* Extracted text
--- START ---
# Sammy and Scarlett the kitties!



## mkline3 (Jun 4, 2009)

Here are my kitties Sammy and Scarlett.

We adopted Scarett (the calico) as a 2 year old from Homeward Trails Animal Rescue in Dec,. of 2007, and a year later we brought home kitten-boy Sammy (the tuxedo). 

He is the most mischevious little boy! We have a series of pictures called "Where is Sammy now" they include Sammy in ... bags, boxes, suitcases, trashcans, gym bags, backpacks etc.

They aren't best pals and they do have their spats.

Interestingly they work together to break into the pantry to steal food in the middle of the night! Funny how they love each other when there is food at stake!

THanks for looking at my kitties, I will round up some pics of Maisy our dog asap!


----------



## nikv (Jun 4, 2009)

Awwww! How adorable! My two kitties (Shadow and Gryffindor) fight all the time. Except for when they're cuddled together on the bed!


----------



## NYEric (Jun 4, 2009)

Cute, thanx for posting.


----------



## SlipperFan (Jun 4, 2009)

They look so innocent...


----------



## biothanasis (Jun 4, 2009)

They are lovely!!!


----------
--- END ---
Reproduce the passage of the thread about Sammy and Scarlett that starts with the words "Interestingly they work" and ends with "nikv (Jun 4, 2009)". The material that comes next stands apart from the thread about Sammy and Scarlett.

* Stored data
--- START ---
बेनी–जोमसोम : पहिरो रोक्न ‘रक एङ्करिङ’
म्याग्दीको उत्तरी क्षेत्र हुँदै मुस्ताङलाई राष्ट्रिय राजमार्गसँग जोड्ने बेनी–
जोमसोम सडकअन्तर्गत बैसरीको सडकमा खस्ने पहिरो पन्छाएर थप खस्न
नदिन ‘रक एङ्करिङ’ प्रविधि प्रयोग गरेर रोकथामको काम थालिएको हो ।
--- END ---
* Answer area
Interestingly they work together to break into the pantry to steal food in the middle of the night! Funny how they love each other when there is food at stake!

THanks for looking at my kitties, I will round up some pics of Maisy our dog asap!


----------



## nikv (Jun 4, 2009)